+++ The data +++

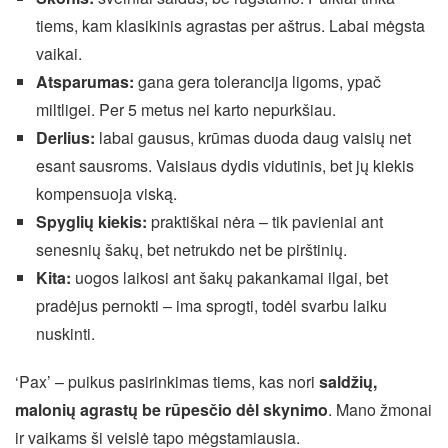
tiems, kam klasikinis agrastas per aštrus. Labai mėgsta
vaikai.
Atsparumas:
gana gera tolerancija ligoms, ypač
miltligei. Per 5 metus nei karto nepurkšiau.
Derlius:
labai gausus, krūmas duoda daug vaisių net
esant sausroms. Vaisiaus dydis vidutinis, bet jų kiekis
kompensuoja viską.
Spyglių kiekis:
praktiškai nėra – tik pavieniai ant
senesnių šakų, bet netrukdo net be pirštinių.
Kita:
uogos laikosi ant šakų pakankamai ilgai, bet
pradėjus pernokti – ima sprogti, todėl svarbu laiku
nuskinti.
‘Pax’ – puikus pasirinkimas tiems, kas nori
saldžių,
malonių agrastų be rūpesčio dėl skynimo
. Mano žmonai
ir vaikams ši veislė tapo mėgstamiausia.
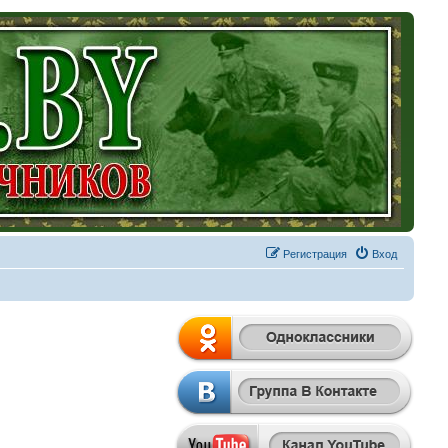
Регистрация
Вход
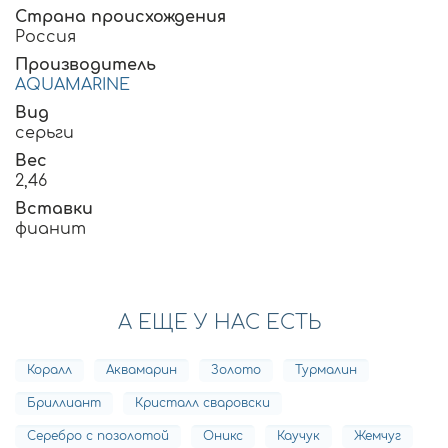
Страна происхождения
Россия
Производитель
AQUAMARINE
Вид
серьги
Вес
2,46
Вставки
фианит
А ЕЩЕ У НАС ЕСТЬ
Коралл
Аквамарин
Золото
Турмалин
Бриллиант
Кристалл сваровски
Серебро с позолотой
Оникс
Каучук
Жемчуг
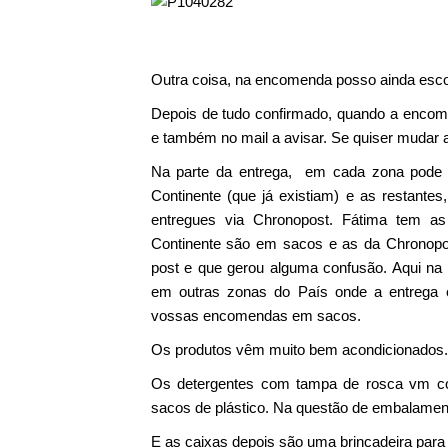
Outra coisa, na encomenda posso ainda escolh
Depois de tudo confirmado, quando a encom
e também no mail a avisar. Se quiser mudar a
Na parte da entrega, em cada zona pode se
Continente (que já existiam) e as restante
entregues via Chronopost. Fátima tem as 
Continente são em sacos e as da Chronopos
post e que gerou alguma confusão. Aqui na
em outras zonas do País onde a entrega é 
vossas encomendas em sacos.
Os produtos vêm muito bem acondicionados.
Os detergentes com tampa de rosca vm com
sacos de plástico. Na questão de embalamen
E as caixas depois são uma brincadeira para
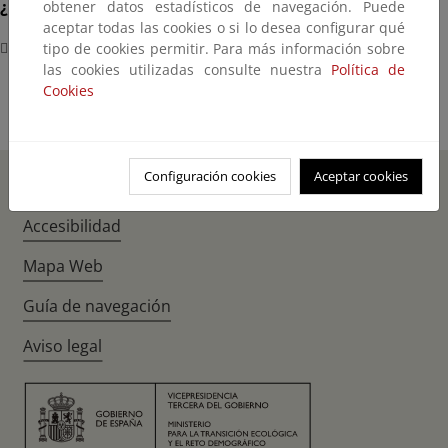
¿Dónde?
obtener datos estadísticos de navegación. Puede
aceptar todas las cookies o si lo desea configurar qué
Calle José Ortega y Gasset, 29
tipo de cookies permitir. Para más información sobre
las cookies utilizadas consulte nuestra
Política de
Cookies
Configuración cookies
Aceptar cookies
Inicio
Instagr
Twitte
Fac
Accesibilidad
Mapa Web
Guía de navegación
Aviso legal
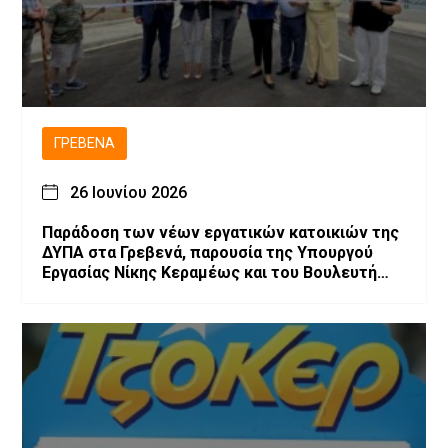
ΓΡΕΒΕΝΆ
26 Ιουνίου 2026
Παράδοση των νέων εργατικών κατοικιών της
ΔΥΠΑ στα Γρεβενά, παρουσία της Υπουργού
Εργασίας Νίκης Κεραμέως και του Βουλευτή
Θανάση Σταυρόπουλου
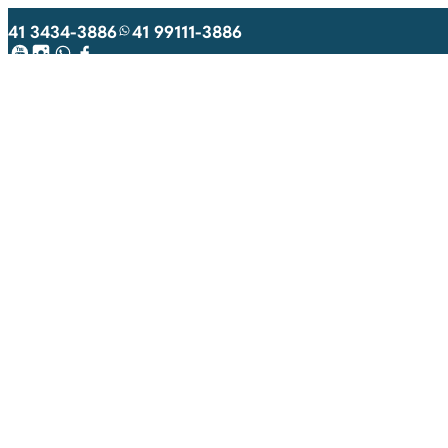
41 3434-3886
41 99111-3886
Youtube
Instagram
WhatsApp
Facebook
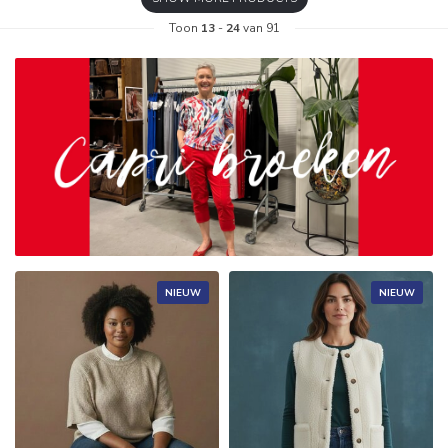
Toon
13
-
24
van 91
NIEUW
NIEUW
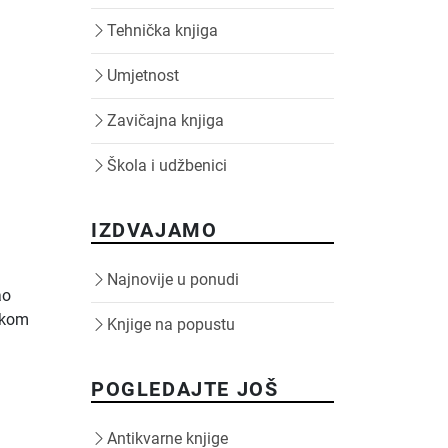
Tehnička knjiga
Umjetnost
Zavičajna knjiga
Škola i udžbenici
IZDVAJAMO
Najnovije u ponudi
ao
rokom
Knjige na popustu
POGLEDAJTE JOŠ
Antikvarne knjige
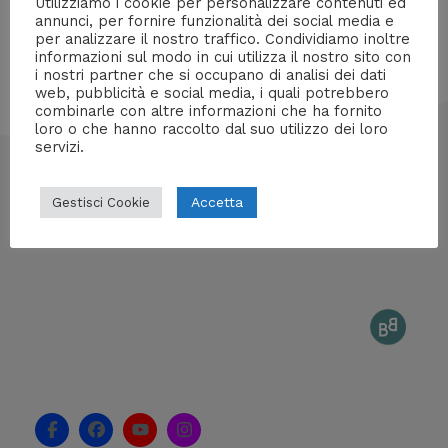
Utilizziamo i cookie per personalizzare contenuti ed
annunci, per fornire funzionalità dei social media e
per analizzare il nostro traffico. Condividiamo inoltre
informazioni sul modo in cui utilizza il nostro sito con
i nostri partner che si occupano di analisi dei dati
web, pubblicità e social media, i quali potrebbero
combinarle con altre informazioni che ha fornito
loro o che hanno raccolto dal suo utilizzo dei loro
servizi.
info@mentedigitale.org
Accetta
Gestisci Cookie
Contatti stampa
Cos'è Mente Digitale
Proponi un articolo
F
F
Y
I
a
a
o
n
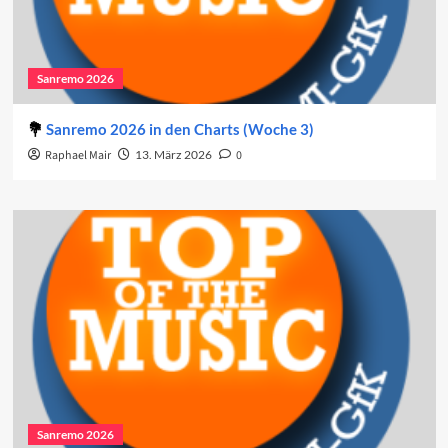
Sanremo 2026
Sanremo 2026 in den Charts (Woche 3)
Raphael Mair
13. März 2026
0
Sanremo 2026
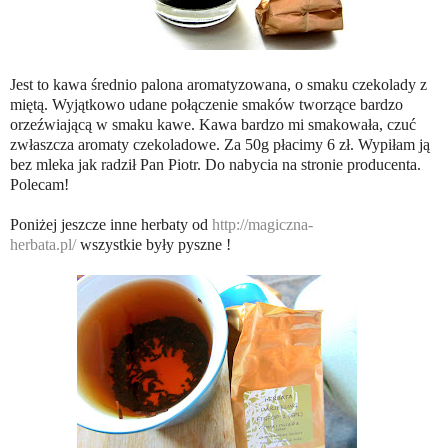
Jest to kawa średnio palona aromatyzowana, o smaku czekolady z
miętą. Wyjątkowo udane połączenie smaków tworzące bardzo
orzeźwiającą w smaku kawe. Kawa bardzo mi smakowała, czuć
zwłaszcza aromaty czekoladowe. Za 50g płacimy 6 zł. Wypiłam ją
bez mleka jak radził Pan Piotr. Do nabycia na stronie producenta.
Polecam!
Poniżej jeszcze inne herbaty od
http://magiczna-
herbata.pl/
wszystkie były pyszne !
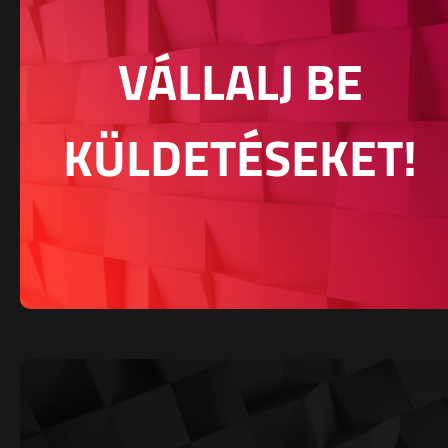
VÁLLALJ BE
KÜLDETÉSEKET!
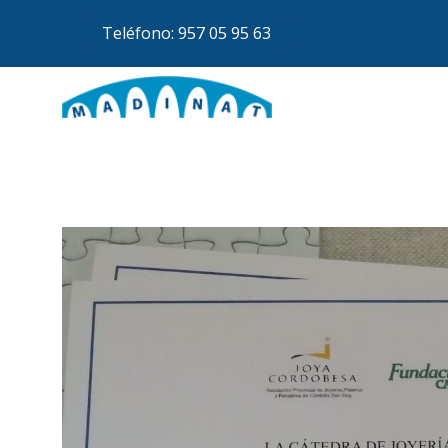
Teléfono: 957 05 95 63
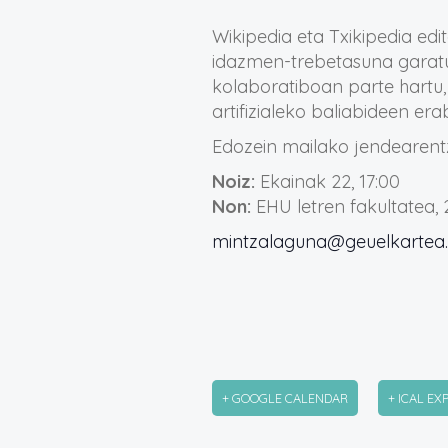
Wikipedia eta Txikipedia edi
idazmen-trebetasuna garatu
kolaboratiboan parte hartu,
artifizialeko baliabideen era
Edozein mailako jendearentz
Noiz:
Ekainak 22, 17:00
Non:
EHU letren fakultatea, 
mintzalaguna@geuelkartea.
+ GOOGLE CALENDAR
+ ICAL EX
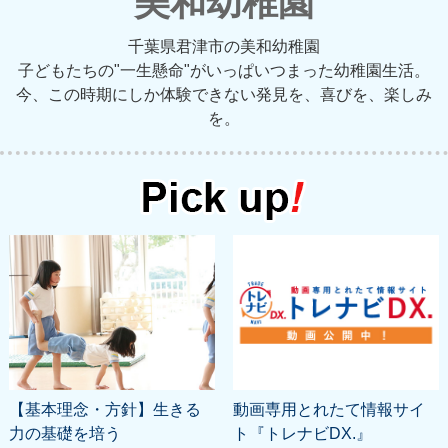
美和幼稚園
千葉県君津市の美和幼稚園
子どもたちの"一生懸命"がいっぱいつまった幼稚園生活。
今、この時期にしか体験できない発見を、喜びを、楽しみ
を。
【基本理念・方針】生きる
動画専用とれたて情報サイ
力の基礎を培う
ト『トレナビDX.』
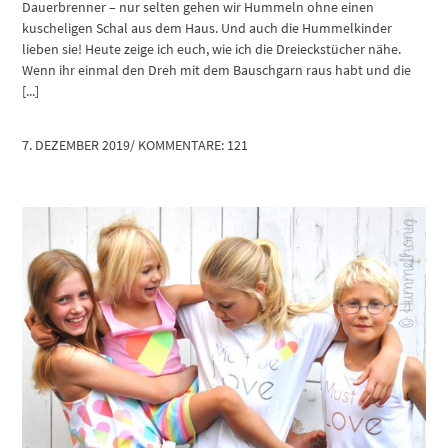
Dauerbrenner – nur selten gehen wir Hummeln ohne einen
kuscheligen Schal aus dem Haus. Und auch die Hummelkinder
lieben sie! Heute zeige ich euch, wie ich die Dreieckstücher nähe.
Wenn ihr einmal den Dreh mit dem Bauschgarn raus habt und die
[...]
7. DEZEMBER 2019
/
KOMMENTARE: 121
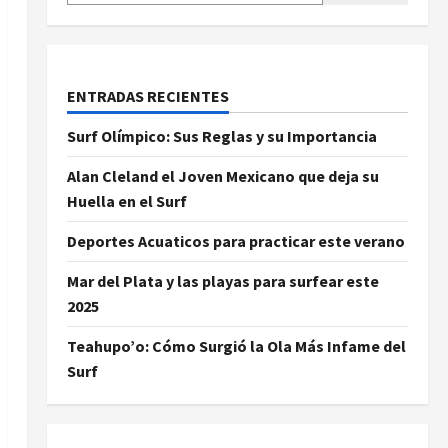
ENTRADAS RECIENTES
Surf Olímpico: Sus Reglas y su Importancia
Alan Cleland el Joven Mexicano que deja su
Huella en el Surf
Deportes Acuaticos para practicar este verano
Mar del Plata y las playas para surfear este
2025
Teahupo’o: Cómo Surgió la Ola Más Infame del
Surf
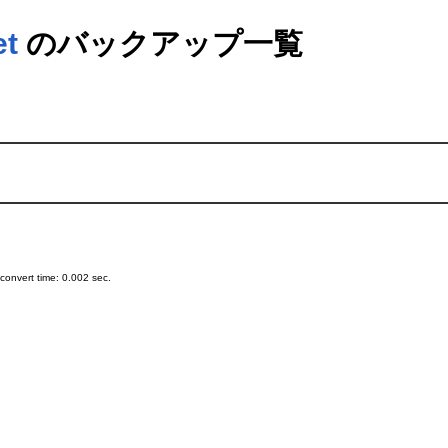
et
のバックアップ一覧
onvert time: 0.002 sec.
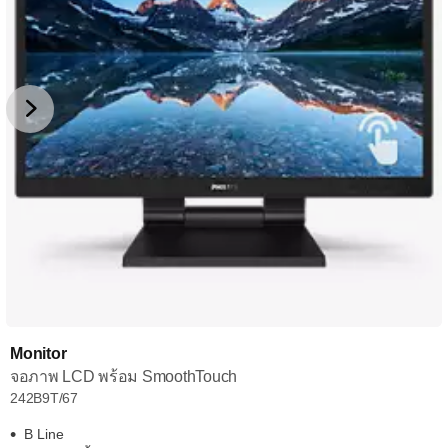
Monitor
จอภาพ LCD พร้อม SmoothTouch
242B9T/67
B Line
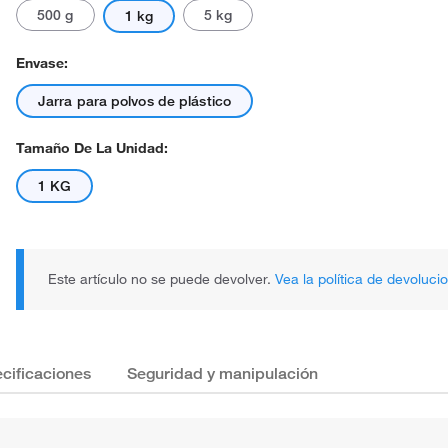
500 g
5 kg
1 kg
Envase:
Jarra para polvos de plástico
Tamaño De La Unidad:
1 KG
Este artículo no se puede devolver.
Vea la política de devoluci
cificaciones
Seguridad y manipulación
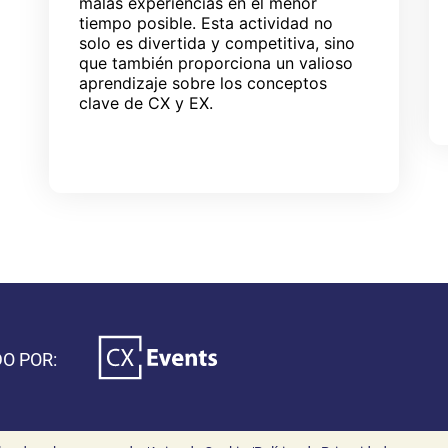
malas experiencias en el menor
tiempo posible. Esta actividad no
solo es divertida y competitiva, sino
que también proporciona un valioso
aprendizaje sobre los conceptos
clave de CX y EX.
O POR:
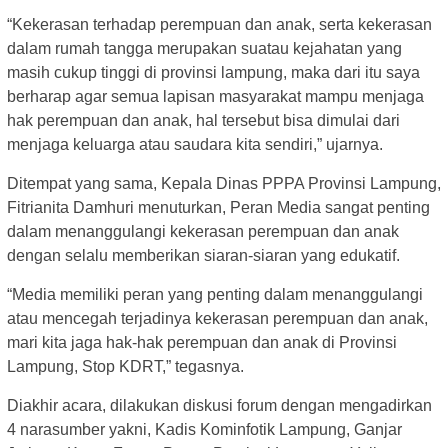
“Kekerasan terhadap perempuan dan anak, serta kekerasan
dalam rumah tangga merupakan suatau kejahatan yang
masih cukup tinggi di provinsi lampung, maka dari itu saya
berharap agar semua lapisan masyarakat mampu menjaga
hak perempuan dan anak, hal tersebut bisa dimulai dari
menjaga keluarga atau saudara kita sendiri,” ujarnya.
Ditempat yang sama, Kepala Dinas PPPA Provinsi Lampung,
Fitrianita Damhuri menuturkan, Peran Media sangat penting
dalam menanggulangi kekerasan perempuan dan anak
dengan selalu memberikan siaran-siaran yang edukatif.
“Media memiliki peran yang penting dalam menanggulangi
atau mencegah terjadinya kekerasan perempuan dan anak,
mari kita jaga hak-hak perempuan dan anak di Provinsi
Lampung, Stop KDRT,” tegasnya.
Diakhir acara, dilakukan diskusi forum dengan mengadirkan
4 narasumber yakni, Kadis Kominfotik Lampung, Ganjar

+++

Copy the lines from the one containing "malas experiencias en el menor" through the end of the records, inclusive, swapping "divertida" for "entretenida" and leaving everything else unchanged. Leave the pictures out.

* Exercise response *
malas experiencias en el menor
tiempo posible. Esta actividad no
solo es entretenida y competitiva, sino
que también proporciona un valioso
aprendizaje sobre los conceptos
clave de CX y EX.
O POR:
“Kekerasan terhadap perempuan dan anak, serta kekerasan
dalam rumah tangga merupakan suatau kejahatan yang
masih cukup tinggi di provinsi lampung, maka dari itu saya
berharap agar semua lapisan masyarakat mampu menjaga
hak perempuan dan anak, hal tersebut bisa dimulai dari
menjaga keluarga atau saudara kita sendiri,” ujarnya.
Ditempat yang sama, Kepala Dinas PPPA Provinsi Lampung,
Fitrianita Damhuri menuturkan, Peran Media sangat penting
dalam menanggulangi kekerasan perempuan dan anak
dengan selalu memberikan siaran-siaran yang edukatif.
“Media memiliki peran yang penting dalam menanggulangi
atau mencegah terjadinya kekerasan perempuan dan anak,
mari kita jaga hak-hak perempuan dan anak di Provinsi
Lampung, Stop KDRT,” tegasnya.
Diakhir acara, dilakukan diskusi forum dengan mengadirkan
4 narasumber yakni, Kadis Kominfotik Lampung, Ganjar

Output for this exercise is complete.